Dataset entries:
==*==
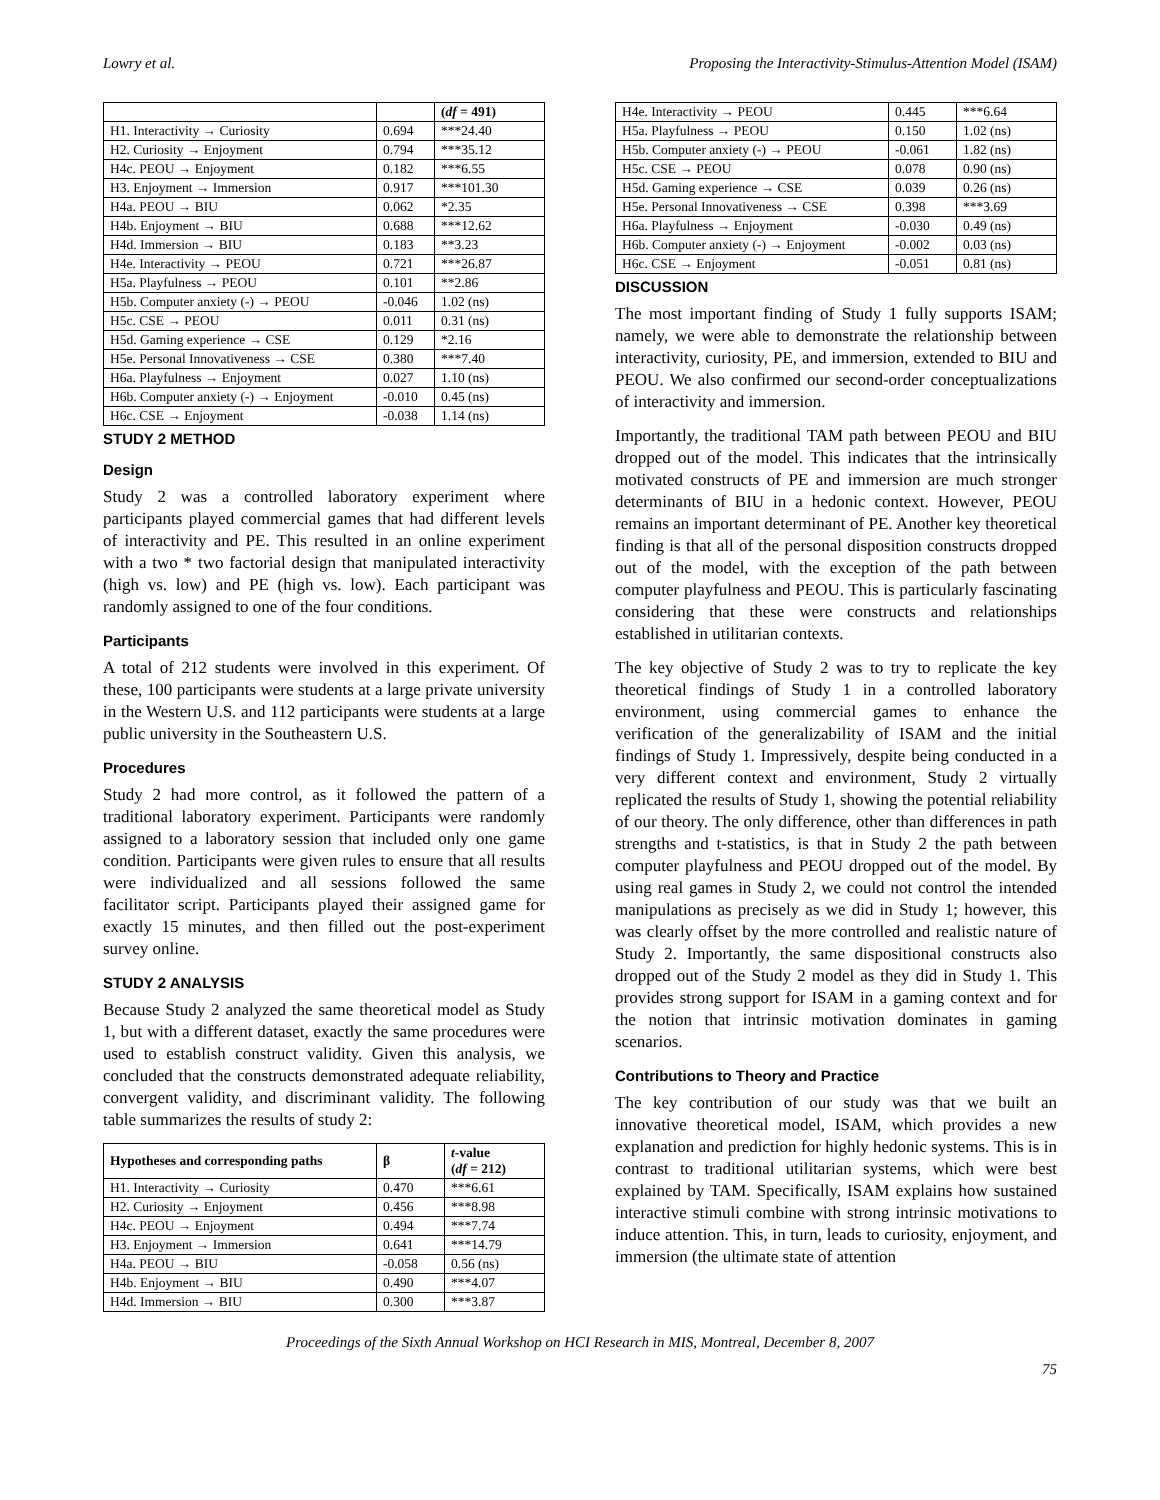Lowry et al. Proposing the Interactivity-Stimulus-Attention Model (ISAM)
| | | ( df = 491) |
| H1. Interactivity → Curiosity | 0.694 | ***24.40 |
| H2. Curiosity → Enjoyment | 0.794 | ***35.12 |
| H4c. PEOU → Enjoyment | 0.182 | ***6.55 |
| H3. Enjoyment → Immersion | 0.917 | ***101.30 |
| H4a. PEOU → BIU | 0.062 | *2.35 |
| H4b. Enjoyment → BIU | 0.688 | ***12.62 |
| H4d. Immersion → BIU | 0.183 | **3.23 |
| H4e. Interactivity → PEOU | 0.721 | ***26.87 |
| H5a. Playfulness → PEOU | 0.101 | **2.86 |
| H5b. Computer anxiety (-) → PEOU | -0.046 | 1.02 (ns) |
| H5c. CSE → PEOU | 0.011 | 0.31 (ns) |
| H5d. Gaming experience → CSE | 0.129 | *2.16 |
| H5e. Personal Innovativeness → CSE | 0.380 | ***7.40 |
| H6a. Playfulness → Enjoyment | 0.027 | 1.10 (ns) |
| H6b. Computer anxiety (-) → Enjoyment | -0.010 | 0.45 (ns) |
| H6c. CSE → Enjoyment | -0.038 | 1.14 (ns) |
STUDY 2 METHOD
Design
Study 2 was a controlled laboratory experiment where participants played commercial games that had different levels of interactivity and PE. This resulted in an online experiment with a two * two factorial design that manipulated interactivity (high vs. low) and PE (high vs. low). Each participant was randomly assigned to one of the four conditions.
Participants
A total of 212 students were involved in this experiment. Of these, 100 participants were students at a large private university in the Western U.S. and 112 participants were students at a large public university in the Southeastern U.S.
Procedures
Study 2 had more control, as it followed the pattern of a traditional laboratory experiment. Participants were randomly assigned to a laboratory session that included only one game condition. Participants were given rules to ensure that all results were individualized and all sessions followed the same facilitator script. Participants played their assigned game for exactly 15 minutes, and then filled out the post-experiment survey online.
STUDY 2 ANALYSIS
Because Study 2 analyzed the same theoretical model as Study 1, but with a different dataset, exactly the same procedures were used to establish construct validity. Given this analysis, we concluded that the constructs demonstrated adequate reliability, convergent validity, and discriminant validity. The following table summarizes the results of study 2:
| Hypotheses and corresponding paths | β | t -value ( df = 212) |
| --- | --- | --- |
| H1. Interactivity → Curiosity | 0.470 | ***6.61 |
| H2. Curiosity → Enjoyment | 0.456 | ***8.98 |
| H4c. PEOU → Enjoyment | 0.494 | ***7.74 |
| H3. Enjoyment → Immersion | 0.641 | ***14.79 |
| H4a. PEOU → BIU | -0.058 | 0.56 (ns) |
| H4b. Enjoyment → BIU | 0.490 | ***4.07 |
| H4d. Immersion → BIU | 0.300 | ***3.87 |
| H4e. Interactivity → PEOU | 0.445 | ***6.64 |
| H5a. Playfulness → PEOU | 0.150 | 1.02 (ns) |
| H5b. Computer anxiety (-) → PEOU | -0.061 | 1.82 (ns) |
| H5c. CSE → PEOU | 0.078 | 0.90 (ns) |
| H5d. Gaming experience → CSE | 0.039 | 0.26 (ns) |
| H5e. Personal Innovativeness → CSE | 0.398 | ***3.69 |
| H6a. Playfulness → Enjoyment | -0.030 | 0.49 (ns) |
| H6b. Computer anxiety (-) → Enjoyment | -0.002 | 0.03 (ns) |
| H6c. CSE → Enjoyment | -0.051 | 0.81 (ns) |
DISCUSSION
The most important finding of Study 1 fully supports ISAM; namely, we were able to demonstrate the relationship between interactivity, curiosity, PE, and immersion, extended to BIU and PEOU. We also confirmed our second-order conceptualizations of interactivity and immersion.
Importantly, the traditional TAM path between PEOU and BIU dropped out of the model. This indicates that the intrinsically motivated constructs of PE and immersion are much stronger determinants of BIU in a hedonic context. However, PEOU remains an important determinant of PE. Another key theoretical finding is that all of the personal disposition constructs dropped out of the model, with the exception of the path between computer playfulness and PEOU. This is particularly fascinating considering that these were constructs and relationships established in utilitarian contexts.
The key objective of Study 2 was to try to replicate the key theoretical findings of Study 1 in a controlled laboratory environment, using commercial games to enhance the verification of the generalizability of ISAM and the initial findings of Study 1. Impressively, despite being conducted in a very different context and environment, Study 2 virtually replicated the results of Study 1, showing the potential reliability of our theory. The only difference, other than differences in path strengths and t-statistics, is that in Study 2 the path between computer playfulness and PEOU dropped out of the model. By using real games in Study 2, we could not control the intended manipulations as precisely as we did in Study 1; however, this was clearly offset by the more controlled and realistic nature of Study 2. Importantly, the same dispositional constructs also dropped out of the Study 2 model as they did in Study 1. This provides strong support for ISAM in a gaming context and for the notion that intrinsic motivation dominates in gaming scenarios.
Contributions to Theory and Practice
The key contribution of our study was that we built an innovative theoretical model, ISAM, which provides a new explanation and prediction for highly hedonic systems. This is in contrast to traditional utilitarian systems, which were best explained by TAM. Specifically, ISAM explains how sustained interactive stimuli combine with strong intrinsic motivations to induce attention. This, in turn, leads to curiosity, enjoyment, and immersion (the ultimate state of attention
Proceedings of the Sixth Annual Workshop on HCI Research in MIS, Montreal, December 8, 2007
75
==*==
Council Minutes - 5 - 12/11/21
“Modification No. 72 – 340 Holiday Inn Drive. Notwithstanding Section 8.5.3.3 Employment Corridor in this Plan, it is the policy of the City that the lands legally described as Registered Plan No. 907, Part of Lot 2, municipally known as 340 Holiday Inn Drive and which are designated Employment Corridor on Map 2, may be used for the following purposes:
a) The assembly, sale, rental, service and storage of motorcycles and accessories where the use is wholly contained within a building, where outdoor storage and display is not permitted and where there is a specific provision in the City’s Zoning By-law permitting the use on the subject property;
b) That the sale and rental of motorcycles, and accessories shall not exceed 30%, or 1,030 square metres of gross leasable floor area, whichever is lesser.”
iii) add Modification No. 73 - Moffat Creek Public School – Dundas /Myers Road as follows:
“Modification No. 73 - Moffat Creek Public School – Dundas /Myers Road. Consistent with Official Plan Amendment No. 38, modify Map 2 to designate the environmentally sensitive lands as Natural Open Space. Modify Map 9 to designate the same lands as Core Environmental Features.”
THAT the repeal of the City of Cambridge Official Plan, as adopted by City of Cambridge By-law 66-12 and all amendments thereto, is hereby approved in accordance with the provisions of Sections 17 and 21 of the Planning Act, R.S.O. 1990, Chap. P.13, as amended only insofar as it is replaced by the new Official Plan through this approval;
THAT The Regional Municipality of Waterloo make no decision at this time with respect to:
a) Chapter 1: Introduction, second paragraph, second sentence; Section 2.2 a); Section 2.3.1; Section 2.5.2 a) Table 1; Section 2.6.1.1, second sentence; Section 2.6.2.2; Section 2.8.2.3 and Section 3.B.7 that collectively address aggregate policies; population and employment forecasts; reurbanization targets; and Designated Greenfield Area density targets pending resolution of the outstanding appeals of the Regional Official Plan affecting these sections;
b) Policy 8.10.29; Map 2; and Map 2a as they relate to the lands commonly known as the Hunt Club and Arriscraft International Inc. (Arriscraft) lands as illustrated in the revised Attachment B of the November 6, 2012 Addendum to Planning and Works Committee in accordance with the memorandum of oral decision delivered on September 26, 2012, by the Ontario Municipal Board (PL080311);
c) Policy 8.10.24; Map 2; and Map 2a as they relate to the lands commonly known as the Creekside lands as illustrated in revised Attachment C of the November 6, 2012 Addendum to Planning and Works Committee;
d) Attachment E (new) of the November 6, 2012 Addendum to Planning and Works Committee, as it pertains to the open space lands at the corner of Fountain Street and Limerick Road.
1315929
==*==
**Directions:**
Beginning at the line above that contains "0.101 | **2.86 |", return each line exactly through the line that contains "0.445 | ***6.64 |", and no others.

**Task result:**
| H5a. Playfulness → PEOU | 0.101 | **2.86 |
| H5b. Computer anxiety (-) → PEOU | -0.046 | 1.02 (ns) |
| H5c. CSE → PEOU | 0.011 | 0.31 (ns) |
| H5d. Gaming experience → CSE | 0.129 | *2.16 |
| H5e. Personal Innovativeness → CSE | 0.380 | ***7.40 |
| H6a. Playfulness → Enjoyment | 0.027 | 1.10 (ns) |
| H6b. Computer anxiety (-) → Enjoyment | -0.010 | 0.45 (ns) |
| H6c. CSE → Enjoyment | -0.038 | 1.14 (ns) |
STUDY 2 METHOD
Design
Study 2 was a controlled laboratory experiment where participants played commercial games that had different levels of interactivity and PE. This resulted in an online experiment with a two * two factorial design that manipulated interactivity (high vs. low) and PE (high vs. low). Each participant was randomly assigned to one of the four conditions.
Participants
A total of 212 students were involved in this experiment. Of these, 100 participants were students at a large private university in the Western U.S. and 112 participants were students at a large public university in the Southeastern U.S.
Procedures
Study 2 had more control, as it followed the pattern of a traditional laboratory experiment. Participants were randomly assigned to a laboratory session that included only one game condition. Participants were given rules to ensure that all results were individualized and all sessions followed the same facilitator script. Participants played their assigned game for exactly 15 minutes, and then filled out the post-experiment survey online.
STUDY 2 ANALYSIS
Because Study 2 analyzed the same theoretical model as Study 1, but with a different dataset, exactly the same procedures were used to establish construct validity. Given this analysis, we concluded that the constructs demonstrated adequate reliability, convergent validity, and discriminant validity. The following table summarizes the results of study 2:
| Hypotheses and corresponding paths | β | t -value ( df = 212) |
| --- | --- | --- |
| H1. Interactivity → Curiosity | 0.470 | ***6.61 |
| H2. Curiosity → Enjoyment | 0.456 | ***8.98 |
| H4c. PEOU → Enjoyment | 0.494 | ***7.74 |
| H3. Enjoyment → Immersion | 0.641 | ***14.79 |
| H4a. PEOU → BIU | -0.058 | 0.56 (ns) |
| H4b. Enjoyment → BIU | 0.490 | ***4.07 |
| H4d. Immersion → BIU | 0.300 | ***3.87 |
| H4e. Interactivity → PEOU | 0.445 | ***6.64 |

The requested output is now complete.